EXERCISE: In the material below, find each line that contains the word "peut" and copy it.
Start of STORED DATA
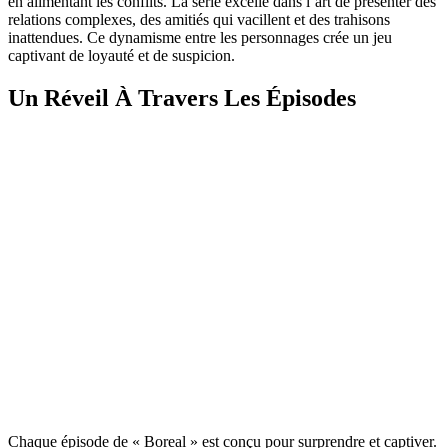
en alimentant les conflits. La série excelle dans l’art de présenter des
relations complexes, des amitiés qui vacillent et des trahisons
inattendues. Ce dynamisme entre les personnages crée un jeu
captivant de loyauté et de suspicion.
Un Réveil À Travers Les Épisodes
Chaque épisode de « Boreal » est conçu pour surprendre et captiver.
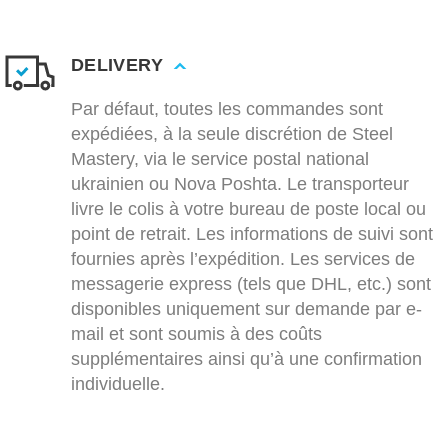
DELIVERY
Par défaut, toutes les commandes sont
expédiées, à la seule discrétion de Steel
Mastery, via le service postal national
ukrainien ou Nova Poshta. Le transporteur
livre le colis à votre bureau de poste local ou
point de retrait. Les informations de suivi sont
fournies après l’expédition. Les services de
messagerie express (tels que DHL, etc.) sont
disponibles uniquement sur demande par e-
mail et sont soumis à des coûts
supplémentaires ainsi qu’à une confirmation
individuelle.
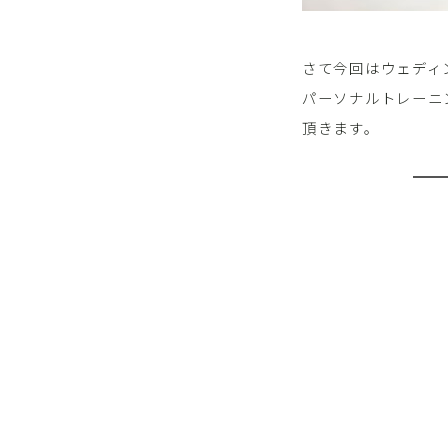
さて今回はウェディ
パーソナルトレーニ
頂きます。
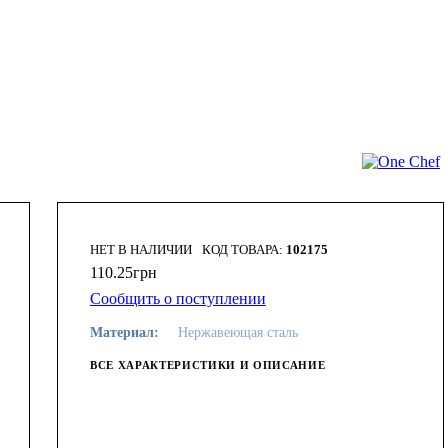
НЕТ В НАЛИЧИИ
102175
110
.
25
грн
Сообщить о поступлении
Материал:
Нержавеющая сталь
ВСЕ ХАРАКТЕРИСТИКИ И ОПИСАНИЕ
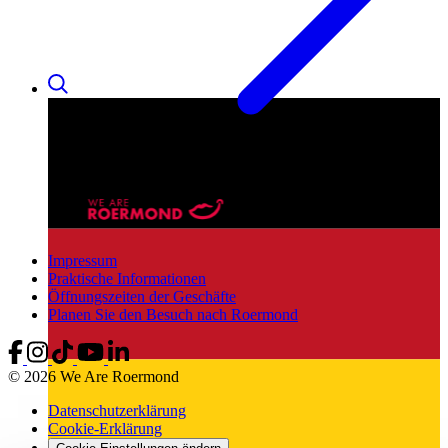
Impressum
Praktische Informationen
Öffnungszeiten der Geschäfte
Planen Sie den Besuch nach Roermond
© 2026 We Are Roermond
Datenschutzerklärung
Cookie-Erklärung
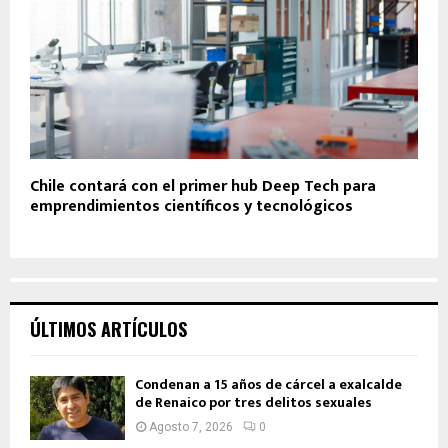
Chile contará con el primer hub Deep Tech para
emprendimientos científicos y tecnológicos
ÚLTIMOS ARTÍCULOS
Condenan a 15 años de cárcel a exalcalde
de Renaico por tres delitos sexuales
Agosto 7, 2026
0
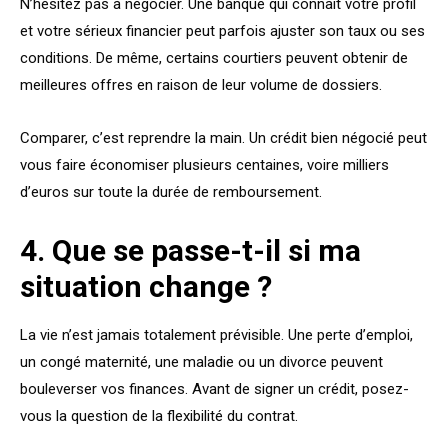
N’hésitez pas à négocier. Une banque qui connaît votre profil
et votre sérieux financier peut parfois ajuster son taux ou ses
conditions. De même, certains courtiers peuvent obtenir de
meilleures offres en raison de leur volume de dossiers.
Comparer, c’est reprendre la main. Un crédit bien négocié peut
vous faire économiser plusieurs centaines, voire milliers
d’euros sur toute la durée de remboursement.
4. Que se passe-t-il si ma
situation change ?
La vie n’est jamais totalement prévisible. Une perte d’emploi,
un congé maternité, une maladie ou un divorce peuvent
bouleverser vos finances. Avant de signer un crédit, posez-
vous la question de la flexibilité du contrat.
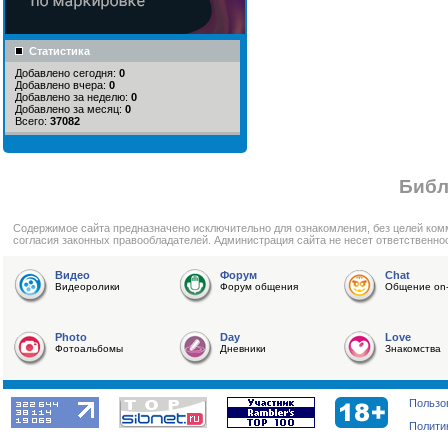
Статистика
Добавлено сегодня:
0
Добавлено вчера:
0
Добавлено за неделю:
0
Добавлено за месяц:
0
Всего:
37082
Библ
Cодержимое сайта предназначено исключительно для ознакомления, без целей ком
согласия законных правообладателей. Администрация сайта не несет ответственно
Видео
Форум
Chat
Видеоролики
Форум общения
Общение on-
Photo
Day
Love
Фотоальбомы
Дневники
Знакомства
Пользо
Полити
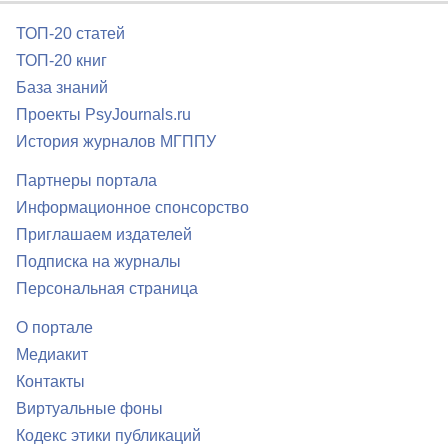
ТОП-20 статей
ТОП-20 книг
База знаний
Проекты PsyJournals.ru
История журналов МГППУ
Партнеры портала
Информационное спонсорство
Приглашаем издателей
Подписка на журналы
Персональная страница
О портале
Медиакит
Контакты
Виртуальные фоны
Кодекс этики публикаций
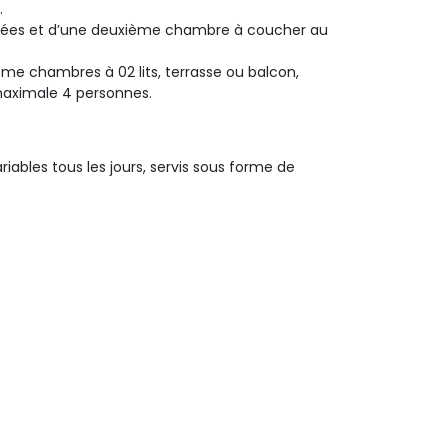
.
rées et d’une deuxième chambre à coucher au 
chambres à 02 lits, terrasse ou balcon, 
 maximale 4 personnes.
riables tous les jours, servis sous forme de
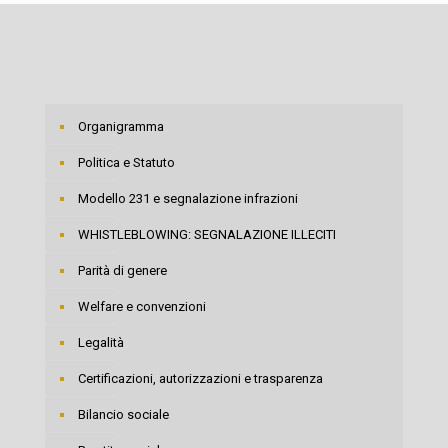
Organigramma
Politica e Statuto
Modello 231 e segnalazione infrazioni
WHISTLEBLOWING: SEGNALAZIONE ILLECITI
Parità di genere
Welfare e convenzioni
Legalità
Certificazioni, autorizzazioni e trasparenza
Bilancio sociale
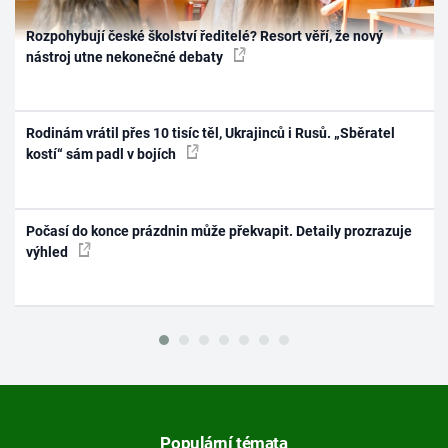
Rozpohybují české školství ředitelé? Resort věří, že nový
nástroj utne nekonečné debaty
Rodinám vrátil přes 10 tisíc těl, Ukrajinců i Rusů. „Sběratel
kostí“ sám padl v bojích
Počasí do konce prázdnin může překvapit. Detaily prozrazuje
výhled
Populární témata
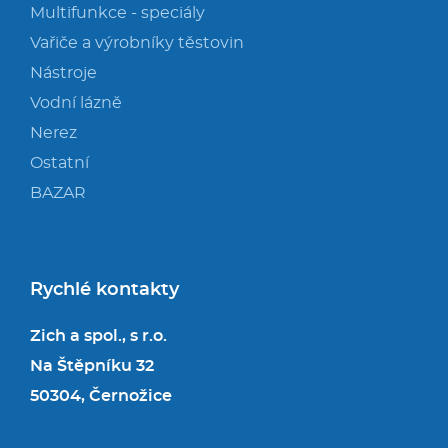
Multifunkce - speciály
Vařiče a výrobníky těstovin
Nástroje
Vodní lázně
Nerez
Ostatní
BAZAR
Rychlé kontakty
Zich a spol., s r.o.
Na Štěpníku 32
50304, Černožice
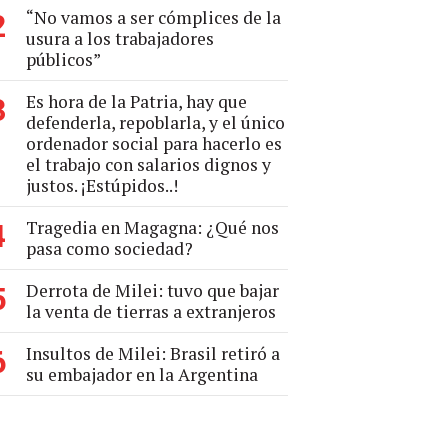
“No vamos a ser cómplices de la
2
usura a los trabajadores
públicos”
Es hora de la Patria, hay que
3
defenderla, repoblarla, y el único
ordenador social para hacerlo es
el trabajo con salarios dignos y
justos. ¡Estúpidos..!
Tragedia en Magagna: ¿Qué nos
4
pasa como sociedad?
Derrota de Milei: tuvo que bajar
5
la venta de tierras a extranjeros
Insultos de Milei: Brasil retiró a
6
su embajador en la Argentina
End of STORED DATA
TASK RESPONSE:
et votre sérieux financier peut parfois ajuster son taux ou ses
Comparer, c’est reprendre la main. Un crédit bien négocié peut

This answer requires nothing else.